**SUPPLIED DATA:**
= = =

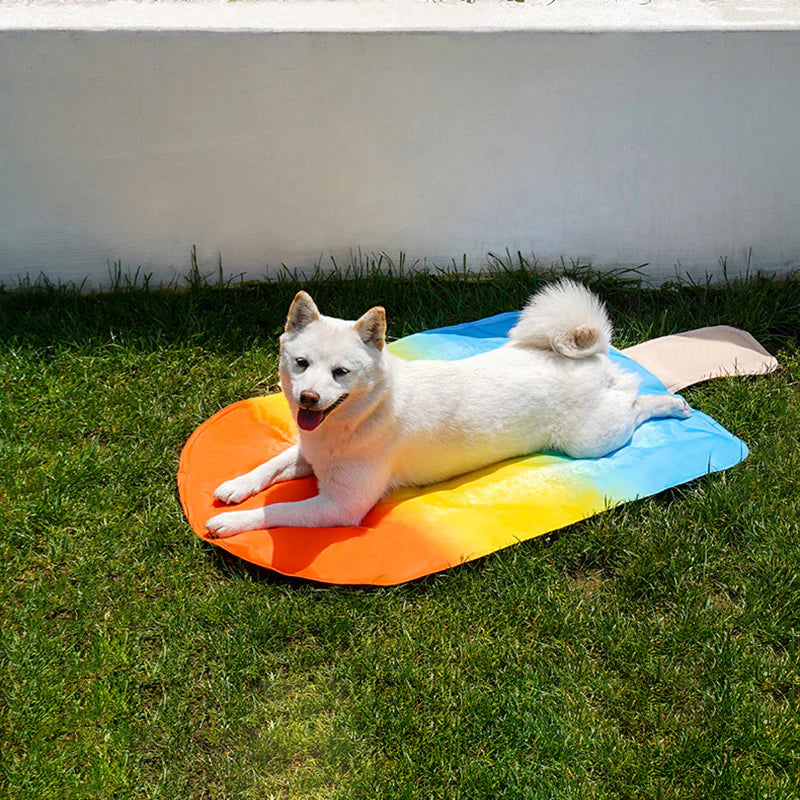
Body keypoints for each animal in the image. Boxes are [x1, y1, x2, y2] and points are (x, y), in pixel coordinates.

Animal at [205, 280, 688, 536]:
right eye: (301, 363)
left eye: (341, 372)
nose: (308, 398)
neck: (353, 419)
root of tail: (592, 354)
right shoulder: (309, 453)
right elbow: (270, 464)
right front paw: (237, 485)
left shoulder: (340, 506)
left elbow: (279, 511)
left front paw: (236, 521)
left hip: (591, 440)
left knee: (634, 401)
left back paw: (672, 403)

= = =

**WHAT YOU NEED TO DO:** From the line containing "left elbow: (279, 511)" to the last line above, repeat every line exactly and nothing else.

**OUTPUT FOR THIS TASK:**
left elbow: (279, 511)
left front paw: (236, 521)
left hip: (591, 440)
left knee: (634, 401)
left back paw: (672, 403)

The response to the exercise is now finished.